My quest to make a space for those who were marginalized and left out made me biased against everything (and everyone) traditional.  I had become the elitist I intended to rally against.

In defense of my own, I became judgmental of others.

When faced with the hard reality of your own sanctimonious praise, my reaction was to soften, and open.  I needed to re-evaluate my self-imposed rules and constructs.  In a class that could be anything, why couldn’t I let it be everything?

 

THE PROBLEM

I was only attracting one type of student (and I liked it that way).  The course kept circling around this particular fraction, and was becoming a self-fulfilling prophesy of what was good and important.  I didn’t invite in other preferences and mindsets to challenge what, how, and why it was being taught.  The kids who chose my section were so open minded that if I ever sensed a misstep, I typically chalked it off to an ‘off day’ where the group was abnormally tired.
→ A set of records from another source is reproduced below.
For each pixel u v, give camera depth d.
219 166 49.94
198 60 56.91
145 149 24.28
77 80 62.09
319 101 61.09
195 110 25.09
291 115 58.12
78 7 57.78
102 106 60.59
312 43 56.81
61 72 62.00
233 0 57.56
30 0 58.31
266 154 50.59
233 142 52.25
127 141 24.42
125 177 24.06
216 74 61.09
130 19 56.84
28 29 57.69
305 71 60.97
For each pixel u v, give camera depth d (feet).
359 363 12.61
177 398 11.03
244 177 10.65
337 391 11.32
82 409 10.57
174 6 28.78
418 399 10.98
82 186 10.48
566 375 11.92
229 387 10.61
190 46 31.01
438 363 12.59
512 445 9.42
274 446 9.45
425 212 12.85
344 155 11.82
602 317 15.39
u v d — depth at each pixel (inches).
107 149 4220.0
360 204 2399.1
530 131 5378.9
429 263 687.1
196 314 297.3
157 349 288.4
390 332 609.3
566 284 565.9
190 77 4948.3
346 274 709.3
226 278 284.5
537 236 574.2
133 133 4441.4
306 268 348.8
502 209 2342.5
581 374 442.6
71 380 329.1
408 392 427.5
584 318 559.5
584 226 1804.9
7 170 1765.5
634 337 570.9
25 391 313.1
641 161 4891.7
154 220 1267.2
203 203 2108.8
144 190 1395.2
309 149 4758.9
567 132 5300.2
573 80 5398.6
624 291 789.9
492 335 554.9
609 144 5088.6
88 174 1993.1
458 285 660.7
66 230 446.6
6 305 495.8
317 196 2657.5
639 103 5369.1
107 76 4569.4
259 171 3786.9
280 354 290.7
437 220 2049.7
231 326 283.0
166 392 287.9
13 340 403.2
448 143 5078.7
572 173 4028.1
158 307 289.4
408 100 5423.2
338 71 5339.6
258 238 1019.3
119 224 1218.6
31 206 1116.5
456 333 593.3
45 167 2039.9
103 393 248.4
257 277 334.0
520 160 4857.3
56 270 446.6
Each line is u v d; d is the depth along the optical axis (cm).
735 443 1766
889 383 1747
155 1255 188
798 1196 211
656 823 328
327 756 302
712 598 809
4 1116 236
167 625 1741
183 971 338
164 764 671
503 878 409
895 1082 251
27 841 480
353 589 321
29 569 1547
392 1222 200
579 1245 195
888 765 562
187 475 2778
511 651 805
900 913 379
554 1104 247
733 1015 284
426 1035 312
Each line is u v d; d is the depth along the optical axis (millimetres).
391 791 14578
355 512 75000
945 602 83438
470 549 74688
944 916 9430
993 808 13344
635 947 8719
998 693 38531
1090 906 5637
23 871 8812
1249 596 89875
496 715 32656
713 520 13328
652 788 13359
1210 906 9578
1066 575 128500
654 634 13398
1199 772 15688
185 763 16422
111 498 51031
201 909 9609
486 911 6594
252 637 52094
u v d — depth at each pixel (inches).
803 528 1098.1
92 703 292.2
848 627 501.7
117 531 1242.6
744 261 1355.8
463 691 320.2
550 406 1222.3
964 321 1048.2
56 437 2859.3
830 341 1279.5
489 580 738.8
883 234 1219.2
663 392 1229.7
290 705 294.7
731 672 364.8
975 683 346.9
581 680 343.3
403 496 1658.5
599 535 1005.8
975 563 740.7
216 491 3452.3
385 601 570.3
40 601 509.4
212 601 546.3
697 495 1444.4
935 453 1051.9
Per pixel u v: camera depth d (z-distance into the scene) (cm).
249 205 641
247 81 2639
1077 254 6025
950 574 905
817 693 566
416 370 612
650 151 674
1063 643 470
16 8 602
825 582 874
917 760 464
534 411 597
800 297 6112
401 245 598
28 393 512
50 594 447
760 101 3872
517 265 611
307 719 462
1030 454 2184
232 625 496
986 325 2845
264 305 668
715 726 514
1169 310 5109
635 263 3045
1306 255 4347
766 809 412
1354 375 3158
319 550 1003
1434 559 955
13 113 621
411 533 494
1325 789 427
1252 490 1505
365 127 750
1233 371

To recap the situation, about 120 students were brought together at the beginning of the year, and three teachers ‘pitched’ them their class.  The options were Team Sports, Weight Training, and Individual and Partner Development.  Weight Training got most of the athletes (strongly encouraged by their coaches), Team Sports garnered those who enjoyed playing with/against their peers, and Individual tended to draw those who had a previously negative association with physical education the past.  The latter, my section, drew 90% girls who were much more confident in their minds than their bodies.  Every six weeks students were given the chance to switch to a different section.  There were three chances to switch every semester.

 

THE TURNING POINT

Though each teacher drew in a certain crowd (and made it known that they were doing so), it became apparent that students weren’t choosing teachers or methodology, they were choosing environments and perceived levels of challenge/community.  The weight lifters wanted to work hard to feel accomplished as individuals.  The team sports crowd wanted to test their skills and ability in real time against live competitions, and NOT be told how to do it.  They were empowering themselves by doing and finding success — the same as we were.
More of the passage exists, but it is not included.